TIFF 2023 | Strange Way of Life (Pedro Almodóvar, Spain) — In Conversation With…

By Saffron Maeve

In which Pedro Almodóvar vows to suspend anachronisms and remain faithful to the genre of the Western: Strange Way of Life, the director’s latest 30-minute short sees two former lovers, Jake (Ethan Hawke) and Silva (Pedro Pascal), reuniting after 25 years, just as a murder is being pieced together in town. Due to a distinctive limp, Silva’s son is the prime suspect, and thus, his motivations for reconnecting with Jake—town sheriff and brother-in-law of the deceased—become tangly. The aging auteur slackens the melodrama which defines his core work (up to, even, The Human Voice [2020], his previous short film), a postmodern approach which refracts Almodóvar’s more solitary mode of living. 

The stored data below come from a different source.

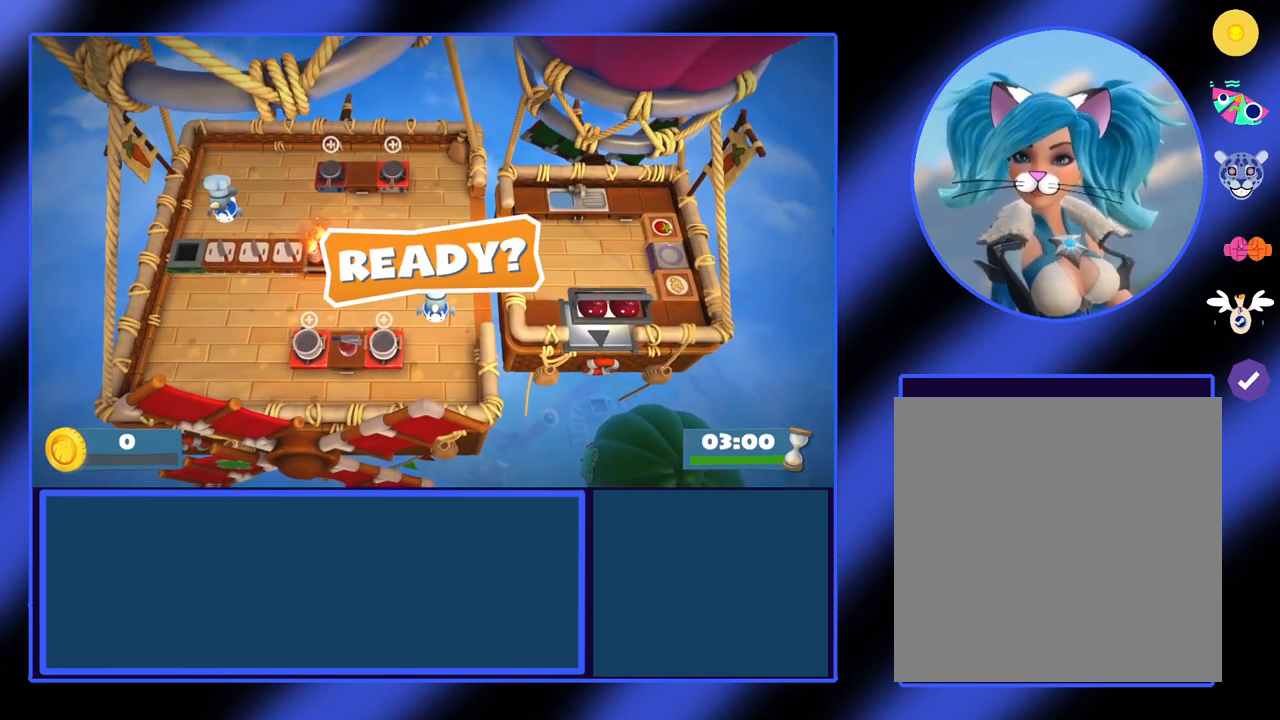
{"buttons": [], "left_stick": "center", "events": [[33, "L1", "up"]]}
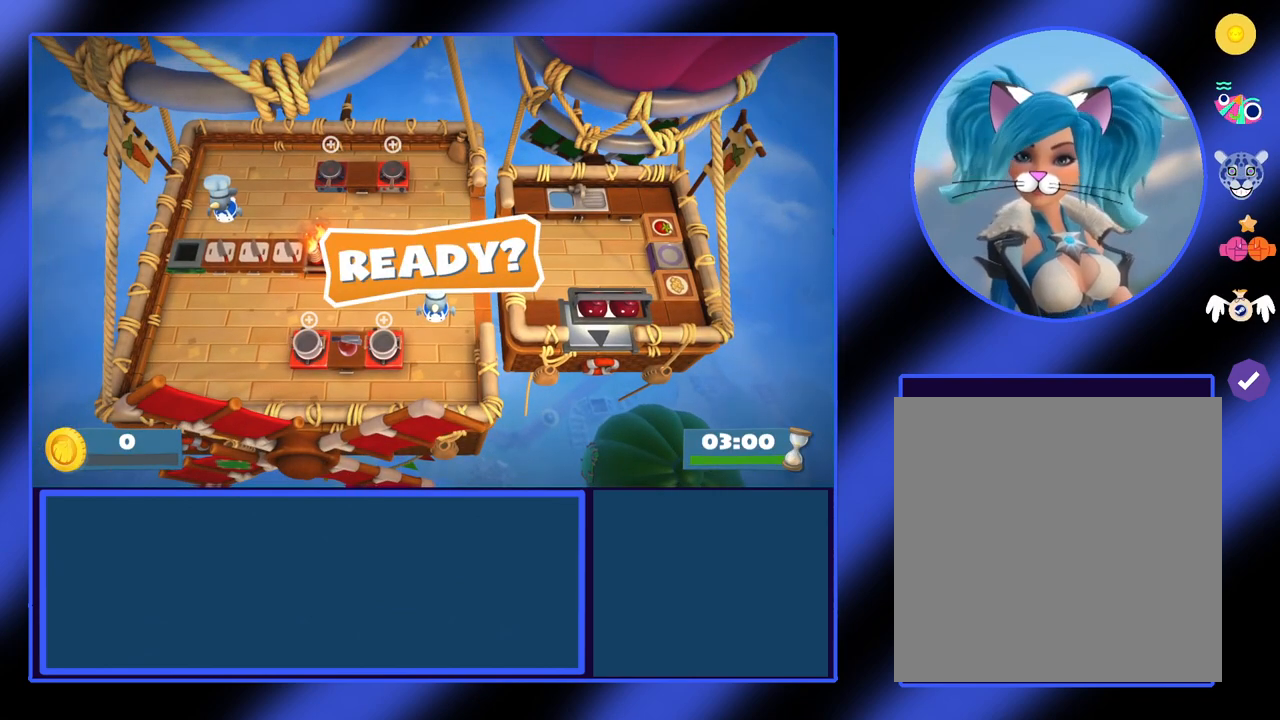
{"buttons": [], "left_stick": "center", "events": []}
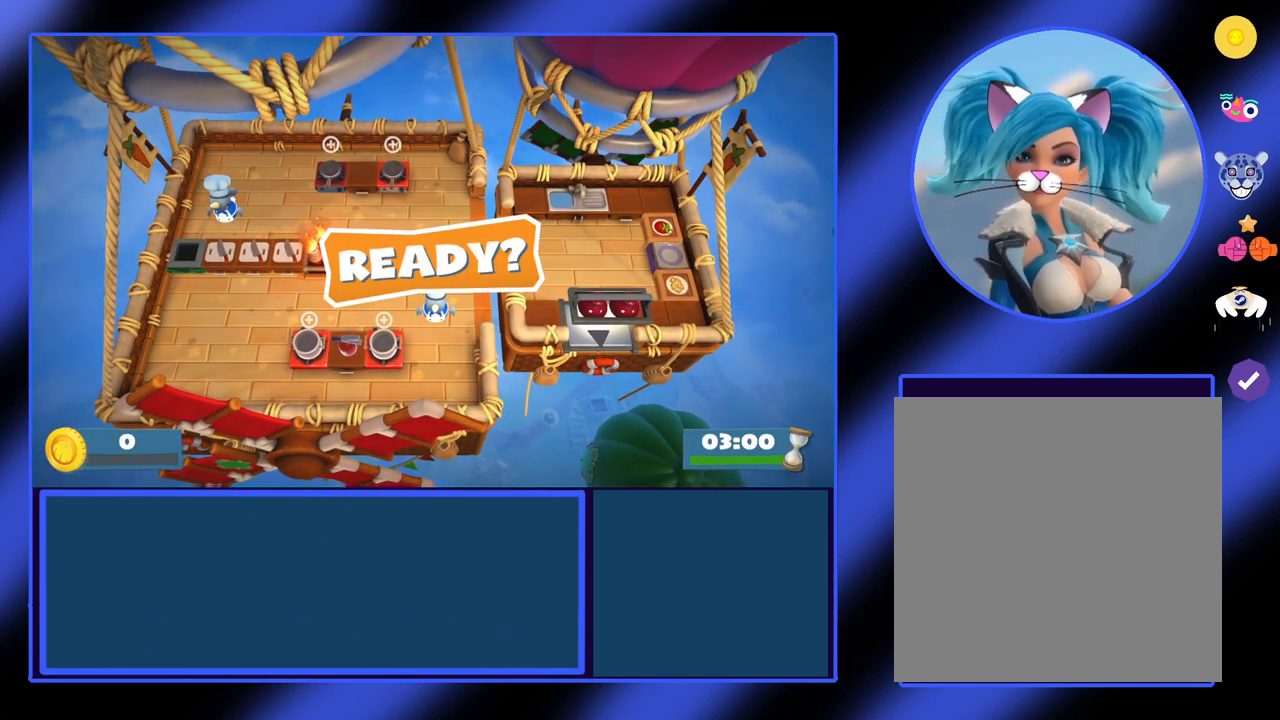
{"buttons": [], "left_stick": "center", "events": []}
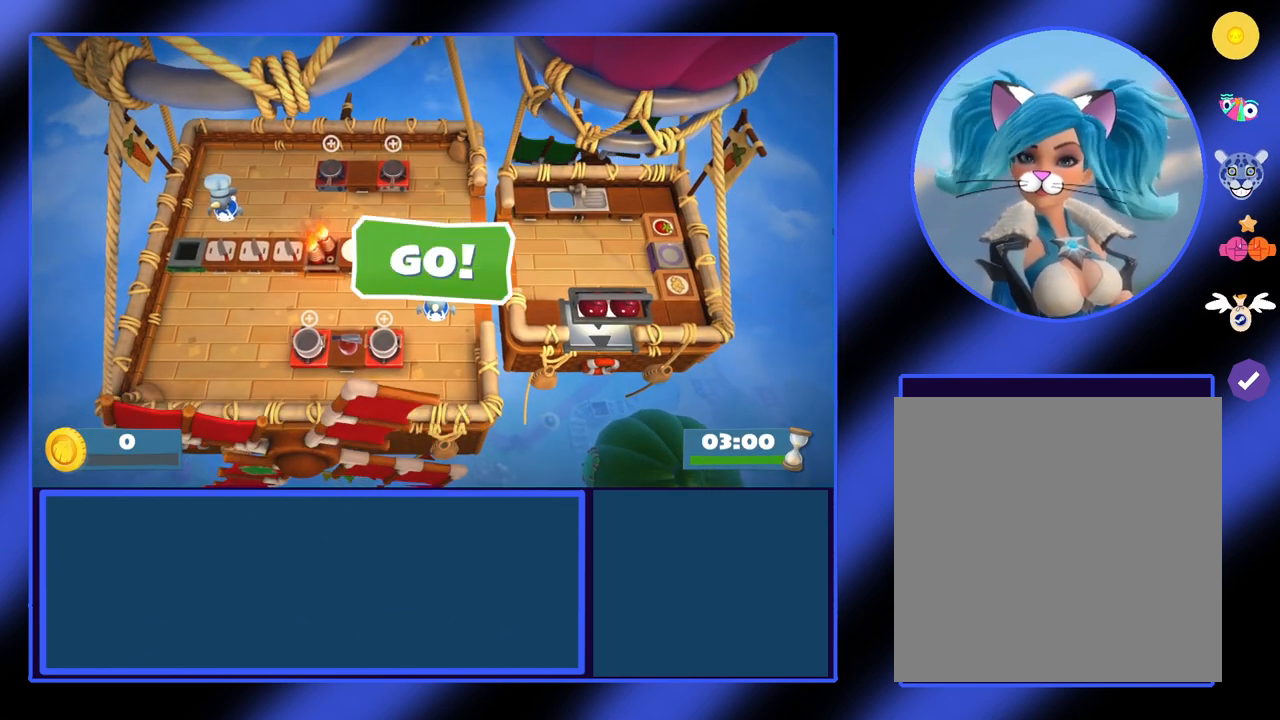
{"buttons": [], "left_stick": "center", "events": []}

Packaged as an “answer to Brokeback Mountain” (which Almodóvar turned down 20 years back), Strange Way finds gay domesticity—both as an observed and private practice—at the core of this pair’s complicated desires. What’s odd is the elliptic sex scene, which starts as Jake’s breath on Silva’s neck and cuts to Pascal, ass above the sheets the next morning. They touch later, in equally vulnerable, sticky ways, but the decision to keep these men at a distance from one another (except in flashback, which is cheating) only fuels their joint contempt and affection. “Words are more expressive than bodies,” Almodóvar tells our audience before the screening, which resonates only in the film’s final bit of dialogue. Bodies talk, words listen, it seems.